Symptoms of chronic bronchitis in children
summary
Children with chronic cough often have some potential diseases, the more common are congenital or secondary immune function defects, ciliary dyskinesia, airway malformations, asthma, bronchiectasis, chronic sinusitis, proliferative body inflammation, postnasal drip or severe pneumonia (severe bronchiolitis, adenovirus pneumonia, measles pneumonia and Mycoplasma pneumoniae infection). Most of the pathogens were viruses and bacteria. It can also be caused by long-term inhalation of toxic smoke and dust, which weakens the defense function of respiratory tract. Let's look at the symptoms of chronic bronchitis in children
Symptoms of chronic bronchitis in children
Cough: in the early morning, cough is more severe, light in the daytime, and obvious at night in the late stage. Before going to bed, cough attack often occurs, accompanied by expectoration. This is due to bronchial mucosa congestion, edema, secretion accumulation in the bronchial lumen. With the development of the disease, cough does not heal all year round.

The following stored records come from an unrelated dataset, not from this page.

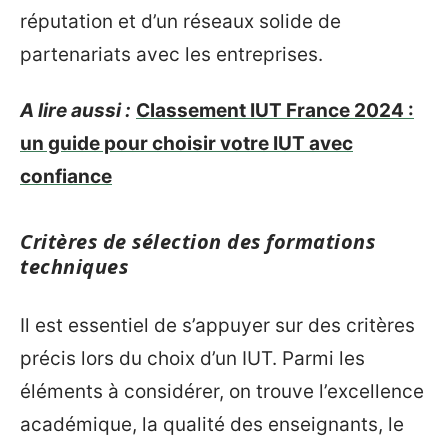
réputation et d’un réseaux solide de
partenariats avec les entreprises.
A lire aussi :
Classement IUT France 2024 :
un guide pour choisir votre IUT avec
confiance
Critères de sélection des formations
techniques
Il est essentiel de s’appuyer sur des critères
précis lors du choix d’un IUT. Parmi les
éléments à considérer, on trouve l’excellence
académique, la qualité des enseignants, le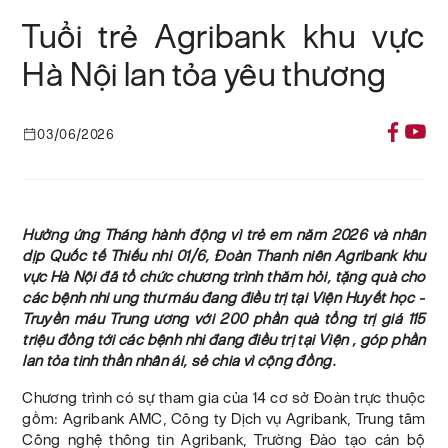
Tuổi trẻ Agribank khu vực
Hà Nội lan tỏa yêu thương
03/06/2026
Hưởng ứng Tháng hành động vì trẻ em năm 2026 và nhân
dịp Quốc tế Thiếu nhi 01/6, Đoàn Thanh niên Agribank khu
vực Hà Nội đã tổ chức chương trình thăm hỏi, tặng quà cho
các bệnh nhi ung thư máu đang điều trị tại Viện Huyết học -
Truyền máu Trung ương với 200 phần quà tổng trị giá 115
triệu đồng tới các bệnh nhi đang điều trị tại Viện , góp phần
lan tỏa tinh thần nhân ái, sẻ chia vì cộng đồng.
Chương trình có sự tham gia của 14 cơ sở Đoàn trực thuộc
gồm: Agribank AMC, Công ty Dịch vụ Agribank, Trung tâm
Công nghệ thông tin Agribank, Trường Đào tạo cán bộ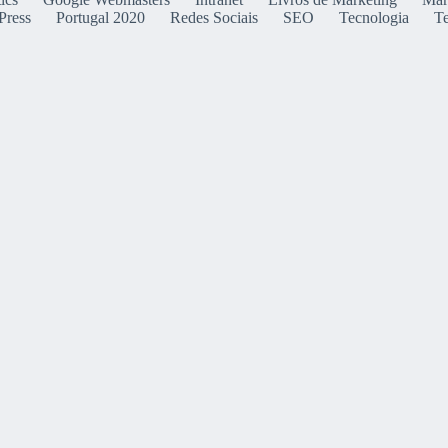
Press
Portugal 2020
Redes Sociais
SEO
Tecnologia
T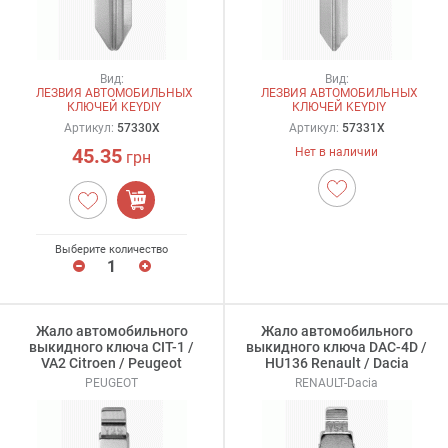
Вид:
Вид:
ЛЕЗВИЯ АВТОМОБИЛЬНЫХ
ЛЕЗВИЯ АВТОМОБИЛЬНЫХ
КЛЮЧЕЙ KEYDIY
КЛЮЧЕЙ KEYDIY
Артикул:
57330X
Артикул:
57331X
45.35
Нет в наличии
грн
Выберите количество
Жало автомобильного
Жало автомобильного
выкидного ключа CIT-1 /
выкидного ключа DAC-4D /
VA2 Citroen / Peugeot
HU136 Renault / Dacia
PEUGEOT
RENAULT-Dacia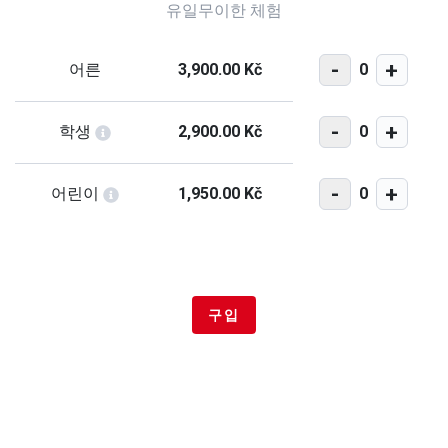
유일무이한 체험
-
+
0
어른
3,900.00 Kč
-
+
0
학생
2,900.00 Kč
-
+
0
어린이
1,950.00 Kč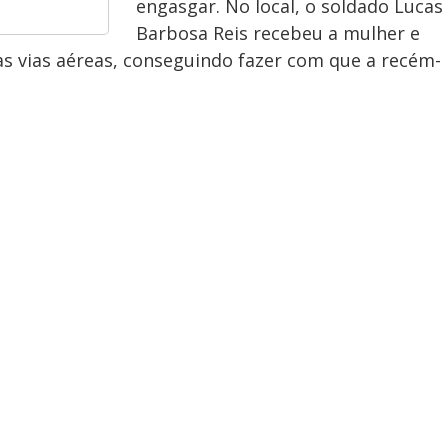
engasgar. No local, o soldado Lucas
Barbosa Reis recebeu a mulher e
s vias aéreas, conseguindo fazer com que a recém-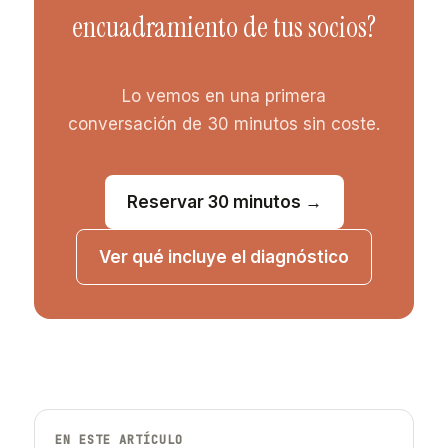
encuadramiento de tus socios?
Lo vemos en una primera
conversación de 30 minutos sin coste.
Reservar 30 minutos →
Ver qué incluye el diagnóstico
EN ESTE ARTÍCULO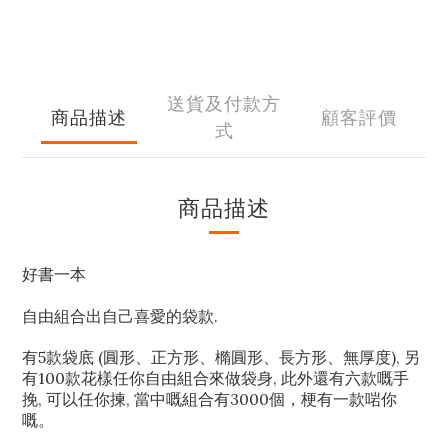
送貨及付款方
商品描述
顧客評價
式
商品描述
好書一本
自由組合出自己喜愛的袋款.
有5款袋底 (圓形、正方形、橢圓形、長方形、無厚度), 另
有100款花樣任你自由組合來做袋身, 此外還有六款嘅手
挽, 可以任你揀, 當中嘅組合有3000個，梗有一款啱你
嘅。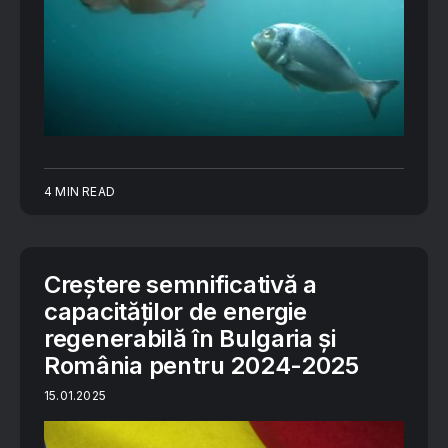
4 MIN READ
Creștere semnificativă a
capacităților de energie
regenerabilă în Bulgaria și
România pentru 2024-2025
15.01.2025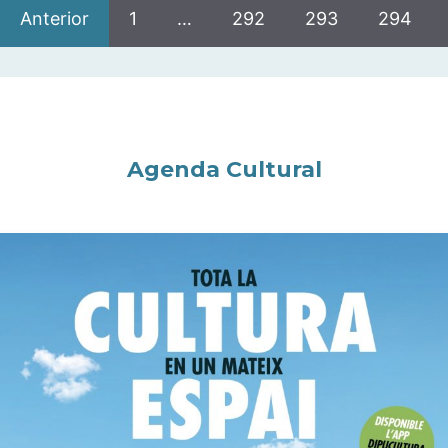
Anterior
1
…
292
293
294
Agenda Cultural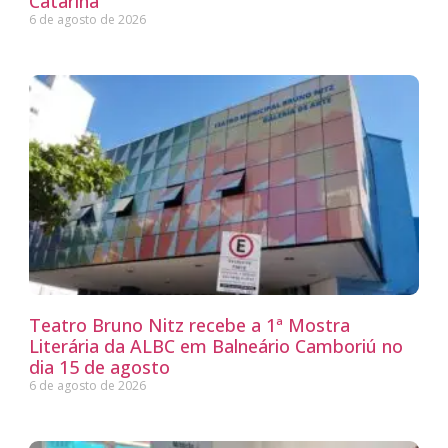
Catarina
6 de agosto de 2026
Teatro Bruno Nitz recebe a 1ª Mostra
Literária da ALBC em Balneário Camboriú no
dia 15 de agosto
6 de agosto de 2026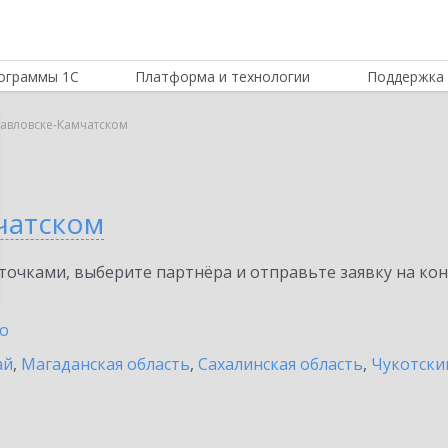
ограммы 1С
Платформа и технологии
Поддержка 
павловске-Камчатском
чатском
очками, выберите партнёра и отправьте заявку на ко
о
ай
,
Магаданская область
,
Сахалинская область
,
Чукотски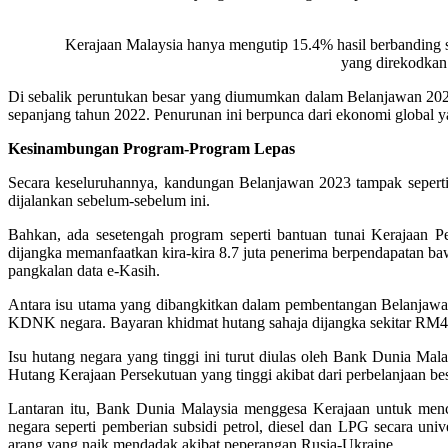
Kerajaan Malaysia hanya mengutip 15.4% hasil berbanding s
yang direkodkan
Di sebalik peruntukan besar yang diumumkan dalam Belanjawan 2023
sepanjang tahun 2022. Penurunan ini berpunca dari ekonomi global y
Kesinambungan Program-Program Lepas
Secara keseluruhannya, kandungan Belanjawan 2023 tampak seperti
dijalankan sebelum-sebelum ini.
Bahkan, ada sesetengah program seperti bantuan tunai Kerajaa
dijangka memanfaatkan kira-kira 8.7 juta penerima berpendapatan b
pangkalan data e-Kasih.
Antara isu utama yang dibangkitkan dalam pembentangan Belanjawan
KDNK negara. Bayaran khidmat hutang sahaja dijangka sekitar RM46 
Isu hutang negara yang tinggi ini turut diulas oleh Bank Dunia Ma
Hutang Kerajaan Persekutuan yang tinggi akibat dari perbelanjaan 
Lantaran itu, Bank Dunia Malaysia menggesa Kerajaan untuk menc
negara seperti pemberian subsidi petrol, diesel dan LPG secara un
arang yang naik mendadak akibat peperangan Rusia-Ukraine.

Shortness of breath and wheezing: it is not obvious at the beginning of the course of disease. When the course of disease progresses with obstructive emphysema, shortness of breath gradually appears in different degrees, especially after activity. Patients with chronic bronchitis complicated with asthma or so-called asthmatic chronic bronchitis, especially in acute attack, often have symptoms of wheezing and wheezing.
Expectoration: the sputum is usually white mucinous or serous foam, even with blood. This is mainly due to the slow cough reflex during sleep at night, accumulation of sputum in the airway cavity, and stimulation of expectoration after getting up in the morning due to postural changes. When the acute attack is accompanied by bacterial infection, the amount of sputum increases, and the sputum becomes viscous or purulent.
matters needing attention
Children should reduce activities and enhance rest time. Keep the indoor air fresh and ventilate properly, but avoid convective wind to prevent the sick child from getting cold again. Encourage children to drink more water, give easy to digest, nutritious diet, and eat liquid or semi liquid diet during fever. If the heat is not high, no special treatment is needed. In case of high fever, physical cooling or drug cooling measures should be taken to prevent convulsion. Encourage children to cough effectively, increase indoor humidity, humidify the air and dilute secretions. For children with cough and weakness, they should often change their position and gently pat their back, so that the sputum can be easily discharged and the respiratory tract can be kept unobstructed.